Skenario terburuk, tentu data nasabah bisa disalahgunakan untuk penipuan atau tindak kriminal yang merugikan lainnya. Penipuan juga bisa mengatasnamakan pihak asuransi resmi. Lalu, nasabah mentransfer uang tertentu, padahal bukan untuk membayar premi.
’’Kasus-kasus kebocoran data sebelumnya mengakibatkan nasabah tiba-tiba dihujani tawaran kartu kredit, pinjol ilegal, sampai arisan online. Ada juga yang informasi pribadinya digunakan untuk mendaftarkan pinjol, tapi uangnya masuk ke rekening orang lain. Merugikan sekali,’’ beber lulusan University of Bradford itu kepada Jawa Pos.
Bhima mengatakan, langkah yang harus dilakukan BRI Life adalah segera memberitahukan kepada seluruh nasabah bahwa jika ada pihak yang mengatasnamakan asuransi BRI Life, perlu waspada dan hati hati. Tanggung jawab perusahaan jika telanjur data bocor adalah memperbaiki sistem keamanan dan memberikan transparansi progres penyelidikan kebocoran data.
Dari kejadian tersebut, artinya pengawasan data nasabah perlu disempurnakan. Misalnya, frekuensi pengecekan berkala keamanan sistem secara internal hingga audit sistem oleh OJK perlu ditambah. ’’Juga, memastikan perilaku pegawai dalam menjaga data nasabah menjadi prioritas utama untuk menghindari fraud atau kebocoran internal,’’ jelasnya.
Kementerian Kominfo telah memanggil direksi BRI Life Insurance untuk memberikan klarifikasi tentang dugaan kebocoran data pribadi milik nasabah mereka. Jubir Kominfo Dedy Permadi mengungkapkan, pemanggilan berlangsung kemarin (28/7) pukul 14.00 WIB. Pemanggilan itu, kata Dedy, adalah bagian dari proses investigasi.
”Sesuai dengan Peraturan Pemerintah Nomor 71 Tahun 2019 tentang Penyelenggaraan Sistem dan Transaksi Elektronik,” kata Dedy. Beberapa hal yang didapatkan Kominfo adalah adanya dugaan kuat celah keamanan dalam sistem elektronik BRI Life yang disalahgunakan pihak-pihak yang tidak bertanggung jawab. ”Pihak BRI Life telah mengambil langkah responsif untuk menghentikan upaya akses secara tanpa hak tersebut,” jelasnya.

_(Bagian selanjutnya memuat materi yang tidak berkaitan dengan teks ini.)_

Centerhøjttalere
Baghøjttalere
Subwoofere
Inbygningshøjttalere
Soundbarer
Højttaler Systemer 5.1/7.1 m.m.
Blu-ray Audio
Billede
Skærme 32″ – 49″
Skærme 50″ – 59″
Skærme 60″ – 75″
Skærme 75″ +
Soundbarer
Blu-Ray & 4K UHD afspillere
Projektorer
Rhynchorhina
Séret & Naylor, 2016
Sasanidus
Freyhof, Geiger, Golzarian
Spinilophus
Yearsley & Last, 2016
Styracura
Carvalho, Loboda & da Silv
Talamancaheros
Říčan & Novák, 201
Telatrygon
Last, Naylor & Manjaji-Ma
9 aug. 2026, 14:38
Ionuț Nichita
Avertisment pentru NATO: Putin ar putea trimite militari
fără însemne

Baca juga: Alami Kebocoran Data, Ini Janji BRI Life ke Pemegang Polis
Dedy mengatakan, BRI Life saat ini melakukan pemeriksaan mendalam terhadap keamanan sistem elektronik yang mereka kelola. Tim internal BRI Life menggandeng konsultan forensik digital untuk mengusut kejadian tersebut. ”Dalam waktu dekat BRI Life menyampaikan temuan-temuan hasil pemeriksaan yang dilakukan kepada pihak-pihak terkait sesuai dengan amanat undang-undang,” kata Dedy.
Dari sisi Kominfo, Dedy mengungkapkan bahwa pihaknya akan memberikan pendampingan untuk mengamankan sistem maupun tata kelola data. Sesuai pasal 35 Peraturan Pemerintah (PP) No 71 Tahun 2019 tentang Penyelenggara Sistem dan Transaksi Elektronik, Kominfo berwenang melakukan pemeriksaan terhadap penyelenggaraan sistem elektronik.